Desde muito, a luz do sol não iluminava com a mesma intensidade aquele pequeno quarto. O homem lembrava da época em que a luz era constante. Fora antes dos prédios, ele sabia. Com os prédios, vieram os cinzas e a escuridão, e o sol nunca mais bateu à sua janela.

Sem claridade, era difícil reconhecer, no quarto, traços de habitação. Parecia abandonado e só: tinha gosto de tristeza. Era vazio. Uma cama e um cobertor, apenas, identificavam o ambiente como sendo um quarto. Tinha, também, um espelho. Velho e trincado, pouco refletia. O homem evitava, sabe-se lá o porquê, encara-lo nos olhos, mas naquela tarde, em especial, ele o fez.
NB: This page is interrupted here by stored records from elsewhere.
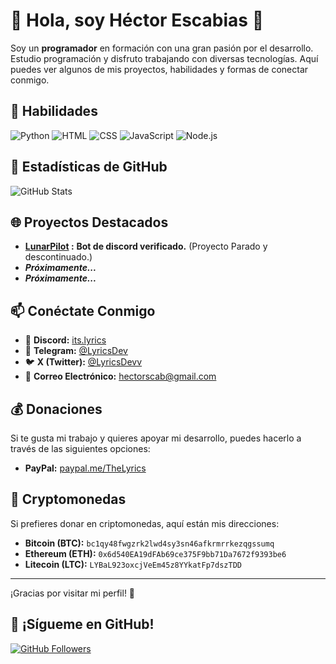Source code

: # 🌟 Hola, soy Héctor Escabias 🌟

Soy un **programador** en formación con una gran pasión por el desarrollo. Estudio programación y disfruto trabajando con diversas tecnologías. Aquí puedes ver algunos de mis proyectos, habilidades y formas de conectar conmigo.

## 🔧 **Habilidades**

![Python](https://img.shields.io/badge/-Python-blue?logo=python&logoColor=white)
![HTML](https://img.shields.io/badge/-HTML-E34F26?logo=html5&logoColor=white)
![CSS](https://img.shields.io/badge/-CSS-1572B6?logo=css3&logoColor=white)
![JavaScript](https://img.shields.io/badge/-JavaScript-yellow?logo=javascript&logoColor=white)
![Node.js](https://img.shields.io/badge/-Node.js-green?logo=node.js&logoColor=white)

## 🚀 **Estadísticas de GitHub**

![GitHub Stats](https://github-readme-stats.vercel.app/api?username=LyricsPortal&show_icons=true&hide_title=true&count_private=true&hide=prs&theme=gruvbox)

## 🌐 **Proyectos Destacados**

- **[LunarPilot](https://discord.com/application-directory/1113523779319119873) :** __Bot de discord verificado.__ (Proyecto Parado y descontinuado.)
- ***Próximamente...***
- ***Próximamente...***

## 📫 **Conéctate Conmigo**

- 💬 **Discord:** [its.lyrics](https://discordapp.com/users/1112418671684505710)
- 📱 **Telegram:** [@LyricsDev](https://t.me/LyricsDev)
- 🐦 **X (Twitter):** [@LyricsDevv](https://x.com/LyricsDevv)
- 📧 **Correo Electrónico:** [hectorscab@gmail.com](mailto:hectorescab@proton.me)

## 💰 **Donaciones**

Si te gusta mi trabajo y quieres apoyar mi desarrollo, puedes hacerlo a través de las siguientes opciones:

- **PayPal:** [paypal.me/TheLyrics](https://paypal.me/TheLyrics)

## 🔗 **Cryptomonedas**

Si prefieres donar en criptomonedas, aquí están mis direcciones:

- **Bitcoin (BTC):** ``bc1qy48fwgzrk2lwd4sy3sn46afkrmrrkezqgssumq``
- **Ethereum (ETH):** ``0x6d540EA19dFAb69ce375F9bb71Da7672f9393be6``
- **Litecoin (LTC):** ``LYBaL923oxcjVeEm45z8YYkatFp7dszTDD``

---

¡Gracias por visitar mi perfil! 🚀

## 🚀 ¡Sígueme en GitHub!

[![GitHub Followers](https://img.shields.io/github/followers/LyricsPortal?label=Follow&style=social)](https://github.com/LyricsPortal)

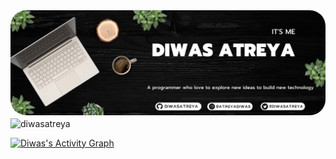 
<!-- <h1 align="center">Hello, world! <img src="https://user-images.githubusercontent.com/1303154/88677602-1635ba80-d120-11ea-84d8-d263ba5fc3c0.gif" width="25"></h1> -->

<img src="a_diwasbanner.png" style="border-radius:25px">
<!-- <img src="https://github-readme-stats.vercel.app/api?username=diwasatreya&show_icons=true&theme=dark"> -->


<!-- <p align="center"> <img src="https://komarev.com/ghpvc/?username=diwasatreya&label=Profile%20views&color=0e75b6&style=flat" alt="diwasatreya" /> </p> -->

<br>
<img align="center" src="https://github-readme-stats.vercel.app/api?username=diwasatreya&show_icons=true&locale=en&theme=dark" alt="diwasatreya" />
<!-- <p><img align="right" src="https://github-readme-stats.vercel.app/api/top-langs?username=diwasatreya&show_icons=true&locale=en&layout=compact&theme=dark" alt="diwasatreya" /></p> -->
<!-- <img align="center" src="https://github-readme-streak-stats.herokuapp.com/?user=diwasatreya&theme=dark" alt="diwasatreya" /> -->

<a href="https://github.com/diwasatreya"><img alt="Diwas's Activity Graph" src="https://activity-graph.herokuapp.com/graph?username=diwasatreya&bg_color=0D1117&color=5BCDEC&line=5BCDEC&point=FFFFFF&hide_border=true" /></a>
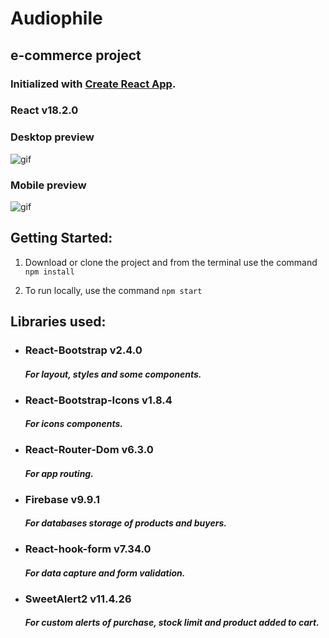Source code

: # **Audiophile**
## e-commerce project

### Initialized with [Create React App](https://github.com/facebook/create-react-app).
### React v18.2.0

### **Desktop preview**
![gif](https://res.cloudinary.com/jurbina/image/upload/v1661017846/audiophile/dekstopDemo_ix66kb.gif)

### **Mobile preview**
![gif](https://res.cloudinary.com/jurbina/image/upload/v1661018683/audiophile/mobileDemo_1_qrgbqw.gif)

## **Getting Started:**

1. Download or clone the project and from the terminal use the command `npm install`

2. To run locally, use the command `npm start`

## Libraries used:

- ### React-Bootstrap v2.4.0
  #### _For layout, styles and some components._
- ### React-Bootstrap-Icons v1.8.4
  #### _For icons components._
- ### React-Router-Dom v6.3.0
  #### _For app routing._
- ### Firebase v9.9.1
  #### _For databases storage of products and buyers._
- ### React-hook-form v7.34.0
  #### _For data capture and form validation._
- ### SweetAlert2 v11.4.26
  #### _For custom alerts of purchase, stock limit and product added to cart._
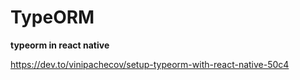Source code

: # TypeORM

**typeorm in react native**

https://dev.to/vinipachecov/setup-typeorm-with-react-native-50c4

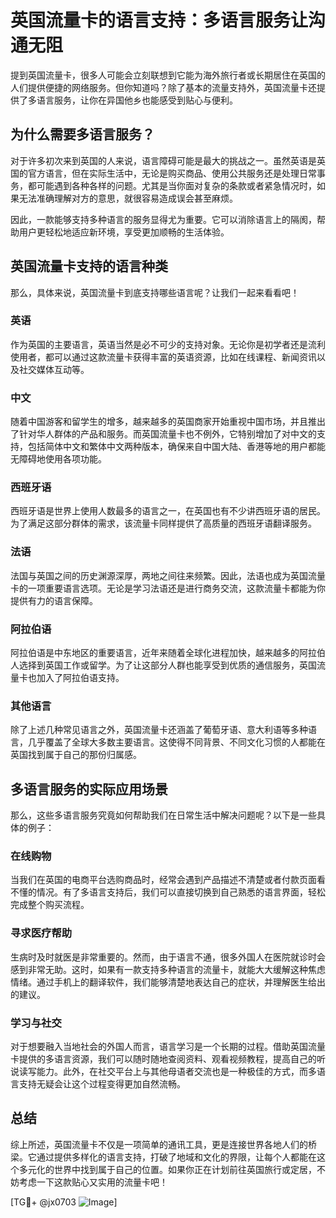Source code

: # 英国流量卡的语言支持：多语言服务让沟通无阻

提到英国流量卡，很多人可能会立刻联想到它能为海外旅行者或长期居住在英国的人们提供便捷的网络服务。但你知道吗？除了基本的流量支持外，英国流量卡还提供了多语言服务，让你在异国他乡也能感受到贴心与便利。

## 为什么需要多语言服务？

对于许多初次来到英国的人来说，语言障碍可能是最大的挑战之一。虽然英语是英国的官方语言，但在实际生活中，无论是购买商品、使用公共服务还是处理日常事务，都可能遇到各种各样的问题。尤其是当你面对复杂的条款或者紧急情况时，如果无法准确理解对方的意思，就很容易造成误会甚至麻烦。

因此，一款能够支持多种语言的服务显得尤为重要。它可以消除语言上的隔阂，帮助用户更轻松地适应新环境，享受更加顺畅的生活体验。

## 英国流量卡支持的语言种类

那么，具体来说，英国流量卡到底支持哪些语言呢？让我们一起来看看吧！

### 英语
作为英国的主要语言，英语当然是必不可少的支持对象。无论你是初学者还是流利使用者，都可以通过这款流量卡获得丰富的英语资源，比如在线课程、新闻资讯以及社交媒体互动等。

### 中文
随着中国游客和留学生的增多，越来越多的英国商家开始重视中国市场，并且推出了针对华人群体的产品和服务。而英国流量卡也不例外，它特别增加了对中文的支持，包括简体中文和繁体中文两种版本，确保来自中国大陆、香港等地的用户都能无障碍地使用各项功能。

### 西班牙语
西班牙语是世界上使用人数最多的语言之一，在英国也有不少讲西班牙语的居民。为了满足这部分群体的需求，该流量卡同样提供了高质量的西班牙语翻译服务。

### 法语
法国与英国之间的历史渊源深厚，两地之间往来频繁。因此，法语也成为英国流量卡的一项重要语言选项。无论是学习法语还是进行商务交流，这款流量卡都能为你提供有力的语言保障。

### 阿拉伯语
阿拉伯语是中东地区的重要语言，近年来随着全球化进程加快，越来越多的阿拉伯人选择到英国工作或留学。为了让这部分人群也能享受到优质的通信服务，英国流量卡也加入了阿拉伯语支持。

### 其他语言
除了上述几种常见语言之外，英国流量卡还涵盖了葡萄牙语、意大利语等多种语言，几乎覆盖了全球大多数主要语言。这使得不同背景、不同文化习惯的人都能在英国找到属于自己的那份归属感。

## 多语言服务的实际应用场景

那么，这些多语言服务究竟如何帮助我们在日常生活中解决问题呢？以下是一些具体的例子：

### 在线购物
当我们在英国的电商平台选购商品时，经常会遇到产品描述不清楚或者付款页面看不懂的情况。有了多语言支持后，我们可以直接切换到自己熟悉的语言界面，轻松完成整个购买流程。

### 寻求医疗帮助
生病时及时就医是非常重要的。然而，由于语言不通，很多外国人在医院就诊时会感到非常无助。这时，如果有一款支持多种语言的流量卡，就能大大缓解这种焦虑情绪。通过手机上的翻译软件，我们能够清楚地表达自己的症状，并理解医生给出的建议。

### 学习与社交
对于想要融入当地社会的外国人而言，语言学习是一个长期的过程。借助英国流量卡提供的多语言资源，我们可以随时随地查阅资料、观看视频教程，提高自己的听说读写能力。此外，在社交平台上与其他母语者交流也是一种极佳的方式，而多语言支持无疑会让这个过程变得更加自然流畅。

## 总结

综上所述，英国流量卡不仅是一项简单的通讯工具，更是连接世界各地人们的桥梁。它通过提供多样化的语言支持，打破了地域和文化的界限，让每个人都能在这个多元化的世界中找到属于自己的位置。如果你正在计划前往英国旅行或定居，不妨考虑一下这款贴心又实用的流量卡吧！

[TG💪+ @jx0703 ![Image](https://github.com/user-attachments/assets/dbca1d08-cadb-493c-b0ec-ad6f7a83f270)]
Era difícil enxergar algo. Teve, o homem, que cerrar os olhos e olhar atentamente. Viu o espelho, olhou-o nos olhos, e nos olhos, viu ele mesmo. Sua própria imagem encarando-o de forma vulgar. Era ele nos olhos do espelho, mas era um ele tão incomum...

Fitando a si mesmo, perplexo, o homem entendeu, como que se tivessem injetado a verdade em suas veias, a fugacidade da vida. Percebeu, então, que a vida, efêmera que era, o havia atropelado. Todos os anos e dias de sua vida, cada segundo que respirou, nada mais era que o prefácio de sua morte. Esta, bela e cruel, era análoga à vida, que nada mais servia senão à preparação para o nada eterno – este sim, o ator principal.

Mesmo com a pouca luz, o homem se viu sem vida. Não se lembrava tão velho. Na última vez que se viu, não existiam as rugas nem os cabelos brancos. Enxergou, enfim, que seus traços de velhice não o tornavam sábio ou experiente, e nem tinham qualquer significação nobre. Eram apenas a prova de sua fraqueza mortal perante o tempo. Era a derrota estampada em sua face. Em sua própria face.

Tentou chorar, mas o choro havia secado. Parecia não existirem mais lágrimas, uma vez que nunca as havia usado. Percebeu que deveria ter chorado durante vários momentos de sua vida, e lembrou-se de tantas outras coisas que deveria ter feito. Sabia, ele, da necessidade de olhar-se no passado e lamentar-se pelo que nunca fez, uma vez que já não existia mais futuro, mas também sabia que mudar o passado não faria do seu futuro algo diferente. Não importavam as escolhas, no final, os caminhos sempre se juntavam num mesmo destino. Enfim havia entendido que tentar viver uma vida só sua era apenas uma utopia.

O homem, que nunca havia acreditado no destino, pôde, então, enfim nele crer. Mas não acreditava no destino religioso, escrito por Deus. Era um destino mais negro e simples. Talvez, pensava ele, fosse negro exatamente por ser simples: nascemos para morrer. Simples e nada nobre. Doía a alma saber disso, mas o espelho havia dito e o homem não poderia mais viver sem encarar a verdade.

O sol se pôs e a pouca luz que iluminava o quarto se apagou. O homem deixou de olhar o espelho e adormeceu em sua cama. Viveu o resto de sua vida sem qualquer brilho maior e, então, morreu.

Thiago Rezende (um eu que já não existe mais), 29/07/2005

3 pessoas disseram. E você?:

  1. Ligia Carrasco disse...

    "Se podes olhar, vê. Se podes ver, repara", disse um dia Saramago, tão sábio.
    E reparar é não tão sempre bom.

  2. Thiago Cavalcante disse...

    Bom dia, Thiago.

    Seu texto possui uma subjetividade arrebatadora. E gosto disso. Assim , posso interpretá-lo por um lado e nunca conseguirei decifrá-lo perfeitamente. Isso me causa contentamento.

    ...


    Meu espelho me condena. Reflete a natureza de um cara cansado e "cansado". Com imagem inversa. Sem ver-me na minha autenticidade. Revela algo que não sou. Talvez eu tenha sido, algum dia.

    ...

    P.S.: Não gosto de ver-me no espelho calvo. E ele revela que já estou com “entradas” na fronte. rs

  3. Anônimo disse...

    Thiago,
    se nem o espelho salvou este homem de si mesmo, o que mais poderia salvá-lo?